→ **What the task asks**
Report how many lines in the data below hold "навыков", with no other words.

→ **Saved data entries**
- Opening Delimiter -
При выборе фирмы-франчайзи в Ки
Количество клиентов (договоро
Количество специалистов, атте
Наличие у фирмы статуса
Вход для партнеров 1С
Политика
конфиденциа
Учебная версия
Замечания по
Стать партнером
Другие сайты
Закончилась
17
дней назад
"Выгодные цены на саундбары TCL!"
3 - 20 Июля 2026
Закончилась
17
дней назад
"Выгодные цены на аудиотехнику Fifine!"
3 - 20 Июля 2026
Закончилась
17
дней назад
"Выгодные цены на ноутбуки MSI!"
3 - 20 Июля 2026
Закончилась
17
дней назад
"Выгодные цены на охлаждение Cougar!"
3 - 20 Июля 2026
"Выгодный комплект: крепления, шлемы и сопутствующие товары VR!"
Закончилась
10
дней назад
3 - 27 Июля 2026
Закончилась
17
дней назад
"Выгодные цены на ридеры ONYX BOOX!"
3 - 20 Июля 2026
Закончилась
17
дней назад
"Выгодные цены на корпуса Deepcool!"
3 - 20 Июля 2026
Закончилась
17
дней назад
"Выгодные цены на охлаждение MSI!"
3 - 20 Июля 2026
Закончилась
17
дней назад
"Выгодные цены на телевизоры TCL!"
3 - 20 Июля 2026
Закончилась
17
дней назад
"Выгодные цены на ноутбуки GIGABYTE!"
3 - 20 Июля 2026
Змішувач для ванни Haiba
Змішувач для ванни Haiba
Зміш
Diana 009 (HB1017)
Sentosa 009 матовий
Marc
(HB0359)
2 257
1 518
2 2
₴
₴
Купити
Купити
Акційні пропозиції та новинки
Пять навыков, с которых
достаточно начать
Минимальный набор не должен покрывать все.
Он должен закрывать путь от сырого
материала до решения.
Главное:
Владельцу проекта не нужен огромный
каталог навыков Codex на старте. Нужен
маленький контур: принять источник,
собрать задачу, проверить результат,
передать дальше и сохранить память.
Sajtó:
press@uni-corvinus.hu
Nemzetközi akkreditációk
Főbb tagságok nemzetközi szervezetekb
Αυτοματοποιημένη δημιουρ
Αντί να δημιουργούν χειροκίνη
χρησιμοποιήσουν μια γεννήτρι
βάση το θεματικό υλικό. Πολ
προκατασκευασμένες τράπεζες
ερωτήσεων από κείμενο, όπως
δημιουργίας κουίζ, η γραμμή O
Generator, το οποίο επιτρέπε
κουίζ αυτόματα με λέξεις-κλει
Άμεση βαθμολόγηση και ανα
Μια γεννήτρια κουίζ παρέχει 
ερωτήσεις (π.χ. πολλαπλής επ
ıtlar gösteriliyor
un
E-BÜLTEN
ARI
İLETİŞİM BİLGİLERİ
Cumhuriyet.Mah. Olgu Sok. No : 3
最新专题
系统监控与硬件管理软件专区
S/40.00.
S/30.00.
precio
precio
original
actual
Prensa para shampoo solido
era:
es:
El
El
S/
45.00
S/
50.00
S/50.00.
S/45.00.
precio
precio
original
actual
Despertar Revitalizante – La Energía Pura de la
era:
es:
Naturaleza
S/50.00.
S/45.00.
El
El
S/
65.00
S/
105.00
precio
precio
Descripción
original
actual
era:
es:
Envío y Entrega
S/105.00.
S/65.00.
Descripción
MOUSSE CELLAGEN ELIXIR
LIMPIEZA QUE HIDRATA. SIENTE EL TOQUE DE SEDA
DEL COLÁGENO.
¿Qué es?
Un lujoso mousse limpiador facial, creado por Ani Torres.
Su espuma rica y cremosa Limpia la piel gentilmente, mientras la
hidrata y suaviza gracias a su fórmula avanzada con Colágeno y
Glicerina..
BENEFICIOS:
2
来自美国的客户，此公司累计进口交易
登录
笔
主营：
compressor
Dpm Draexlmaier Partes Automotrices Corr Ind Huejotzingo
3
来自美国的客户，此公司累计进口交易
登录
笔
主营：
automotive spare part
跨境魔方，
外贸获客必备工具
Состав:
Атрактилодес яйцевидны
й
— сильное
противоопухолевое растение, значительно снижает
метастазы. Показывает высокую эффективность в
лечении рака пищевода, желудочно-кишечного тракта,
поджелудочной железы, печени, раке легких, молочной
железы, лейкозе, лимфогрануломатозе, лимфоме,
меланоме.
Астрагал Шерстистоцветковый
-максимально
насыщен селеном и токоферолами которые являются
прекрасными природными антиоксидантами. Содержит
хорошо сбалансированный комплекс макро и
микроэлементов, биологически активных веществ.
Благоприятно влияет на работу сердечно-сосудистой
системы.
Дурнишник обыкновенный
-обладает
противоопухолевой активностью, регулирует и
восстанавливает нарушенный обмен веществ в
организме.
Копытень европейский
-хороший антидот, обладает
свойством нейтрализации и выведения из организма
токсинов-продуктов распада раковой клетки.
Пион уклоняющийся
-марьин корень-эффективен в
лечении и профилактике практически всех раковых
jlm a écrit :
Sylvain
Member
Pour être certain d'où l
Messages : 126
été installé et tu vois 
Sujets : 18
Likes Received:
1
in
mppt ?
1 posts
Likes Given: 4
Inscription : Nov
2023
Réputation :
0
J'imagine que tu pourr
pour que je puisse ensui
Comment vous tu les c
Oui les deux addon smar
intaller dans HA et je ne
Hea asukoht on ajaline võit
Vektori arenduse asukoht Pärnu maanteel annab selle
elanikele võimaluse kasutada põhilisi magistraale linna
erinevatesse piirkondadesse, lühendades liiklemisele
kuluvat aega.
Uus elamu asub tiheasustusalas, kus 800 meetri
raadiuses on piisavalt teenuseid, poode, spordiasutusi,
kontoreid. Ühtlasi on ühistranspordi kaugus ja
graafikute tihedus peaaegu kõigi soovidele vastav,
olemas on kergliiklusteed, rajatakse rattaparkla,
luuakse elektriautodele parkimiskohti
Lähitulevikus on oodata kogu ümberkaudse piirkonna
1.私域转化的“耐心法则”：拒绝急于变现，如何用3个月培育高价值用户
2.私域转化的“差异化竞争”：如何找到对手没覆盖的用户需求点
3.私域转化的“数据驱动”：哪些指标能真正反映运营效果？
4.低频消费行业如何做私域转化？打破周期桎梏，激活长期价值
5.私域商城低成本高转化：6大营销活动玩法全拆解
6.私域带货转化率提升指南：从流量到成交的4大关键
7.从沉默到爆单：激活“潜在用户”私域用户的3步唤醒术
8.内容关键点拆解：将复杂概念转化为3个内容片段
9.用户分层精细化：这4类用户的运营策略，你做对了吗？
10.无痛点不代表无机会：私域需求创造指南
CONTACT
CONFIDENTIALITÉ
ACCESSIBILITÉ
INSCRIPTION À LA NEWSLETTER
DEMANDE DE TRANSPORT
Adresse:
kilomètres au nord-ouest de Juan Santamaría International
- Closing Delimiter -
→ **Exercise solution**
2